Quelldokument:
########################################
Und in den Nächten fällt die schwere Erde
aus allen Sternen in die Einsamkeit.
Wir alle fallen. Diese Hand da fällt.
Und sieh dir andre an: es ist in allen.
Und doch ist Einer, welcher dieses Fallen
unendlich sanft in seinen Händen hält.
(Quelle: Rainer Maria Rilke. Die Gedichte. Insel Verlag. Frankfurt am Main und Leipzig. 2006)
Gewichtend:
Zitat: | Die Metapher soll Gewicht tragend sein. Tragend, weil sie die Last der Aussage transportieren muss, sie muss also intensiv sein, geradezu spürbar, nicht nur mit dem Intellekt. Unersetzbar muss sie erscheinen und auch sein, weil sie nicht nach Regeln erkannt wird, sondern nach kontextueller Bedeutung. |
Hier könnten wir wieder unser allererstes Beispiel von Albert Ostermaier heranziehen. Auch hier würde der Text mustergültig passen.
########################################
Aufgaben:
1) Welcher Verlag wird im Text zur Metapher als Quelle des Gedichts angegeben?
2) Führe den Text zur Metapher im Anschluss an seinen letzten Satz fort.
Die Zeilen sind hierfür ohne Belang.

(Gespeicherte Dateneinträge)
########################################
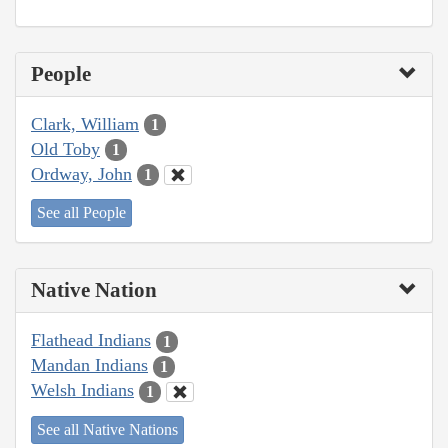
People
Clark, William
1
Old Toby
1
Ordway, John
1
See all People
Native Nation
Flathead Indians
1
Mandan Indians
1
Welsh Indians
1
See all Native Nations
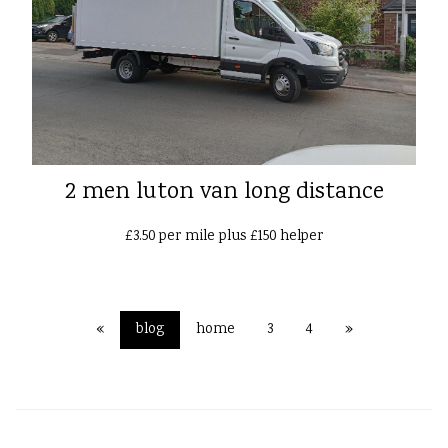
2 men luton van long distance
£3.50 per mile plus £150 helper
«
blog
home
3
4
»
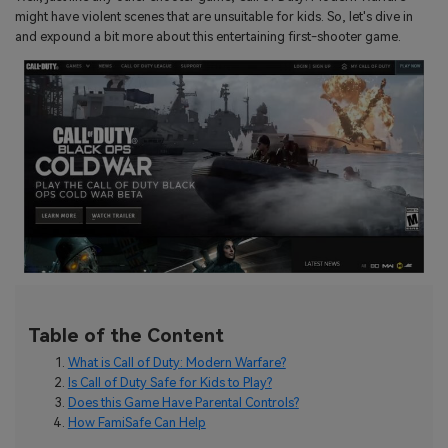
search
might have violent scenes that are unsuitable for kids. So, let's dive in
Read More>
and expound a bit more about this entertaining first-shooter game.
Geonection
Bridge Distance Unite Psychologically
Try It Free
Table of the Content
What is Call of Duty: Modern Warfare?
Is Call of Duty Safe for Kids to Play?
Does this Game Have Parental Controls?
How FamiSafe Can Help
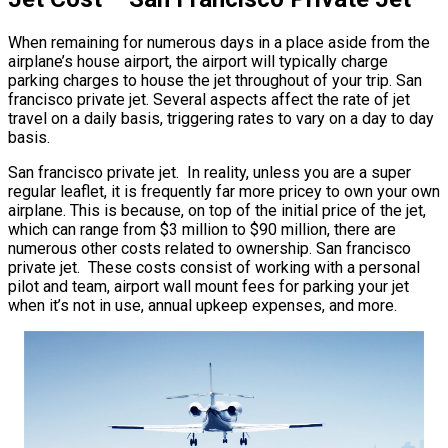
When remaining for numerous days in a place aside from the
airplane’s house airport, the airport will typically charge
parking charges to house the jet throughout of your trip. San
francisco private jet. Several aspects affect the rate of jet
travel on a daily basis, triggering rates to vary on a day to day
basis.
San francisco private jet. In reality, unless you are a super
regular leaflet, it is frequently far more pricey to own your own
airplane. This is because, on top of the initial price of the jet,
which can range from $3 million to $90 million, there are
numerous other costs related to ownership. San francisco
private jet. These costs consist of working with a personal
pilot and team, airport wall mount fees for parking your jet
when it’s not in use, annual upkeep expenses, and more.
########################################
Ergebnisse nacheinander:
1) Der Insel Verlag.

2)
Stimmig:
Zitat: | Die Metapher muss in sich stimmen. Ein falsches Bild (durch einen falschen Sinnzusammenhang, unpassende Kombinationen) kann eine Metapher ruinieren. Sie ist dann "schräg". Natürlich kann dieser Effekt erwünscht sein. Das muss erkennbar sein, dem Inhalt und der Aussage folgend. |
Zitat: | Eine gute Metapher ist für mich eine solche, die nachvollziehbar bleibt. Das heißt, sie darf nicht zu abgehoben klingen. |
Vielleicht das wichtigste Kriterium einer guten Metapher. Sie muss stimmig sein und dem Leser im Idealfall ein Kopfnicken beibringen.
Zitat: | Eine gute Metapher verursacht ein Nicken des Kopfes, eine schlechte ein Schütteln. |
Ein Beispieltext von Hilde Domin:
Frage
Nach dem kleinen Zusammenstoß
– ein Druck der Lippe genügt –
wenn ich eine Wolke werde
oder ein Schiff ohne Anker
auf deinem Meer
oder, ganz einfach,
eine andere Form
für dich,
was wird aus dir?
Und wie vermeidest du´s,
am nächsten Morgen
ein wenig befangen zu sein?
(Quelle: Hilde Domin. Sämtliche Gedichte. S Fischer Verlag. Frankfurt a.M. 2009)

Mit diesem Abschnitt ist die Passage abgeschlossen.